* **Excerpted data**:
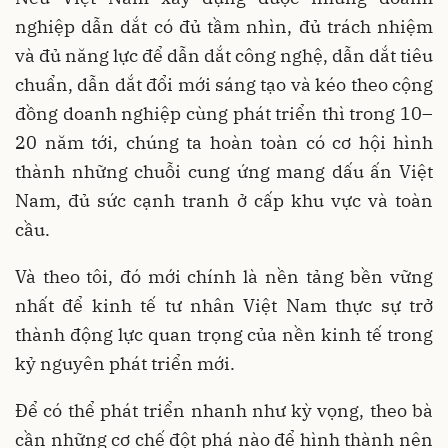
nghiệp dẫn dắt có đủ tầm nhìn, đủ trách nhiệm
và đủ năng lực để dẫn dắt công nghệ, dẫn dắt tiêu
chuẩn, dẫn dắt đổi mới sáng tạo và kéo theo cộng
đồng doanh nghiệp cùng phát triển thì trong 10–
20 năm tới, chúng ta hoàn toàn có cơ hội hình
thành những chuỗi cung ứng mang dấu ấn Việt
Nam, đủ sức cạnh tranh ở cấp khu vực và toàn
cầu.
Và theo tôi, đó mới chính là nền tảng bền vững
nhất để kinh tế tư nhân Việt Nam thực sự trở
thành động lực quan trọng của nền kinh tế trong
kỷ nguyên phát triển mới.
Để có thể phát triển nhanh như kỳ vọng, theo bà
cần những cơ chế đột phá nào để hình thành nên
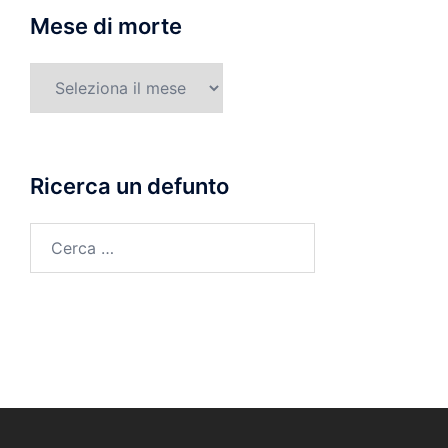
Mese di morte
Mese
di
morte
Ricerca un defunto
Ricerca
per:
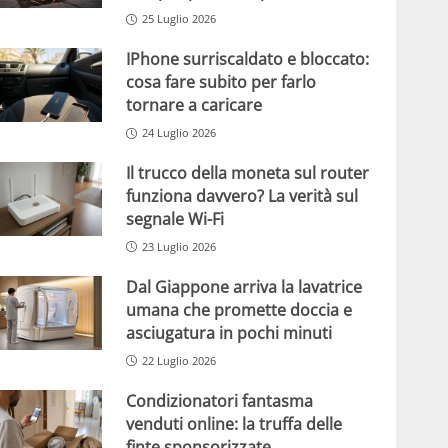
25 Luglio 2026
IPhone surriscaldato e bloccato:
cosa fare subito per farlo
tornare a caricare
24 Luglio 2026
Il trucco della moneta sul router
funziona davvero? La verità sul
segnale Wi-Fi
23 Luglio 2026
Dal Giappone arriva la lavatrice
umana che promette doccia e
asciugatura in pochi minuti
22 Luglio 2026
Condizionatori fantasma
venduti online: la truffa delle
finte sponsorizzate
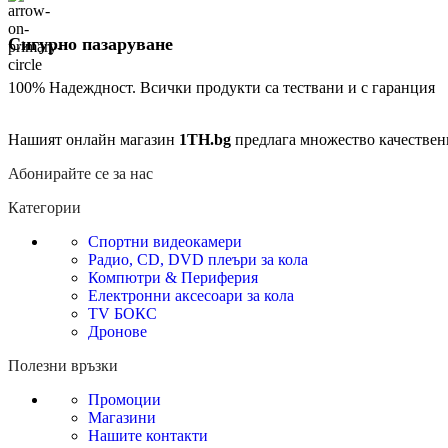
Сигурно пазаруване
100% Надеждност. Всички продукти са тествани и с гаранция
Нашият онлайн магазин
1TH.bg
предлага множество качествен
Абонирайте се за нас
Категории
Спортни видеокамери
Радио, CD, DVD плеъри за кола
Компютри & Периферия
Електронни аксесоари за кола
TV БОКС
Дронове
Полезни връзки
Промоции
Магазини
Нашите контакти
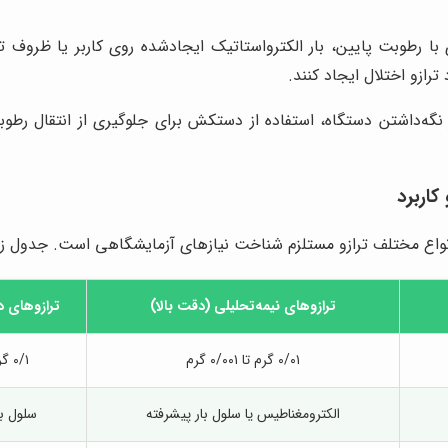
 با رطوبت پایین، بار الکترواستاتیک ایجادشده روی کاربر یا ظرو
رازو اختلال ایجاد کنند.
ز نگه‌داشتن دستگاه، استفاده از دستکش برای جلوگیری از انتقال رطو
کاربرد
نواع مختلف ترازو مستلزم شناخت نیازهای آزمایشگاهی است. جدول زیر 
ترازوهای نیمه‌تحلیلی (دقت بالا)
ترازوهای دقیق (n
۰/۰۱ گرم تا ۰/۰۰۱ گرم
۰/۱ گرم تا ۰/۰۱ گرم
الکترومغناطیس یا سلول بار پیشرفته
سلول با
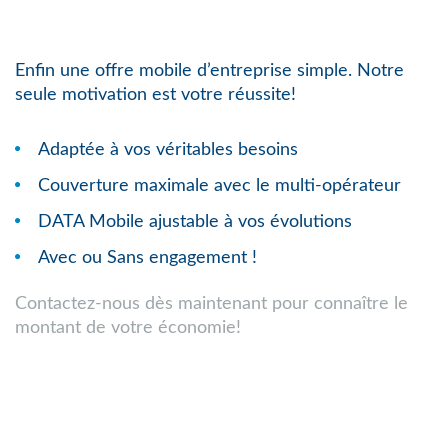
Enfin une offre mobile d’entreprise simple. Notre
seule motivation est votre réussite!
Adaptée à vos véritables besoins
Couverture maximale avec le multi-opérateur
DATA Mobile ajustable à vos évolutions
Avec ou Sans engagement !
Contactez-nous dès maintenant pour connaître le
montant de votre économie!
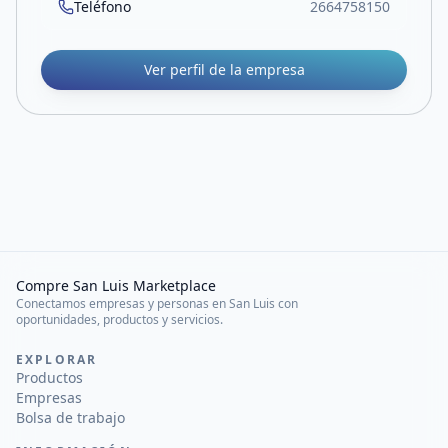
Teléfono
2664758150
Ver perfil de la empresa
Compre San Luis Marketplace
Conectamos empresas y personas en San Luis con
oportunidades, productos y servicios.
EXPLORAR
Productos
Empresas
Bolsa de trabajo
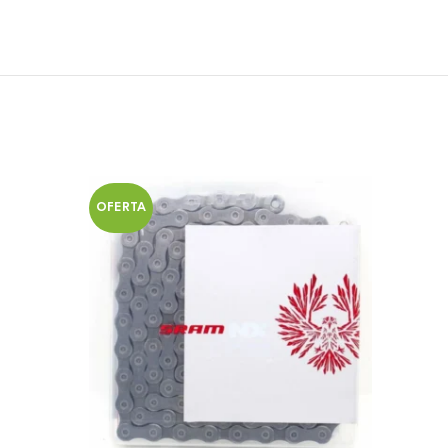
OFERTA
OFERT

* **What this task involves**:
Output exactly the lines above that lie between the line with "22 Luglio 2026" and the line with "Conectamos empresas y", those two lines included, and no pictures.

* **Answer to the problem**:
22 Luglio 2026
Condizionatori fantasma
venduti online: la truffa delle
finte sponsorizzate
Сигурно пазаруване
100% Надеждност. Всички продукти са тествани и с гаранция
Нашият онлайн магазин
1TH.bg
предлага множество качествен
Абонирайте се за нас
Категории
Спортни видеокамери
Радио, CD, DVD плеъри за кола
Компютри & Периферия
Електронни аксесоари за кола
TV БОКС
Дронове
Полезни връзки
Промоции
Магазини
Нашите контакти
 با رطوبت پایین، بار الکترواستاتیک ایجادشده روی کاربر یا ظرو
رازو اختلال ایجاد کنند.
ز نگه‌داشتن دستگاه، استفاده از دستکش برای جلوگیری از انتقال رطو
کاربرد
نواع مختلف ترازو مستلزم شناخت نیازهای آزمایشگاهی است. جدول زیر 
ترازوهای نیمه‌تحلیلی (دقت بالا)
ترازوهای دقیق (n
۰/۰۱ گرم تا ۰/۰۰۱ گرم
۰/۱ گرم تا ۰/۰۱ گرم
الکترومغناطیس یا سلول بار پیشرفته
سلول با
Enfin une offre mobile d’entreprise simple. Notre
seule motivation est votre réussite!
Adaptée à vos véritables besoins
Couverture maximale avec le multi-opérateur
DATA Mobile ajustable à vos évolutions
Avec ou Sans engagement !
Contactez-nous dès maintenant pour connaître le
montant de votre économie!
Teléfono
2664758150
Ver perfil de la empresa
Compre San Luis Marketplace
Conectamos empresas y personas en San Luis con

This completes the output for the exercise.